Thirty feet away, a lantern unshuttered, the light spilling on the hard-packed ground and the sturdy wooden pier on which Robley stood. From behind the lantern, a voice that carried nothing but accusation said, “Who’s there?”
“Robley Paine.”
“Who sent you?”
“Mr. Daniel Lessard, of New Orleans.”
Quiet for a moment, then, “Come on over here.”
Robley stepped forward, trying to see the man who spoke, but he was holding the lantern in such a way that no light fell on him. Then, when Robley was no more than ten feet away, the man raised the lantern, let the light reveal him. A stout man, stout in the way of men who did physical labor, several inches shorter than Paine. He wore a Confederate uniform that did not fit him well, hugging his midriff too tight. The butt of a pistol showed from his holster. Another man stood a few feet behind him, a rifle conspicuous in his hands.
“Who are you?” Paine asked. It occurred to him that Lessard had never told him whom he was to meet.
“You don’t ask no question. You got money?”
“Perhaps…” Paine said. He was not too happy with the way this
was playing out. “Do you have guns?” This greasy fellow, more of the overseer type than the soldier, did not seem to be a man in a position to be selling guns. How would a soldier get cannons to sell?
“Come on,” the man said, led Robley back down the pier. At the far end, half on the road, half on the pier, stood a heavy wagon, and behind it another, the sorry-looking draft animals standing patient in the traces.
Paine followed the soldier around to the back of the wagon. The man looked at his partner, gave him a nod of the head, and the other man leaned his rifle against the wheel and climbed into the wagon. He pulled back a piece of heavy, stained canvas. Underneath, the gleaming barrel of a ten-inch Dahlgren.
“New-cast, fully rifled. Come right out of the dockyard at Norfolk,” the man said, as if he was the proprietor of a store. Paine looked at the barrel, awestruck by the potential power of the thing.
“Lessard didn’t say nothin’ about carriages,” the man said. “Carriages you got to get on your own. See here.” The man led Paine to the second wagon, and once again his partner jumped in the back, pulled the cover off two six-pound smoothbores, just as Lessard had promised. Paine shook his head in wonder.

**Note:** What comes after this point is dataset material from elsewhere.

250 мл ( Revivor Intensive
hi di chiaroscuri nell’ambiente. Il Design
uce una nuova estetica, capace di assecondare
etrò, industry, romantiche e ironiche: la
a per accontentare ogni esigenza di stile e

“Where did these come from?” he asked.
The greasy man exchanged a smile with his partner. “Oh, we know people. Railroad people. Things gets diverted, you understand.” He was grinning.
Paine squinted at the man. The light from the lantern, held at his waist, threw deep shadows over his face, making him look even more evil. “You stole these…” Paine said at last. “This is Confederate property, and you stole it and now you are reselling it.”
“You watch what you say, hear?” the man said. “Stole it? I’m a Confederate soldier, and you calling me a thief…”
Robley Paine felt a deep loathing in his gut. Confederate soldier? His boys had been Confederate soldiers, not this pig. His boys were dead, killed for the Confederacy, and this filth was profiteering from the cause, the cause for which his boys died.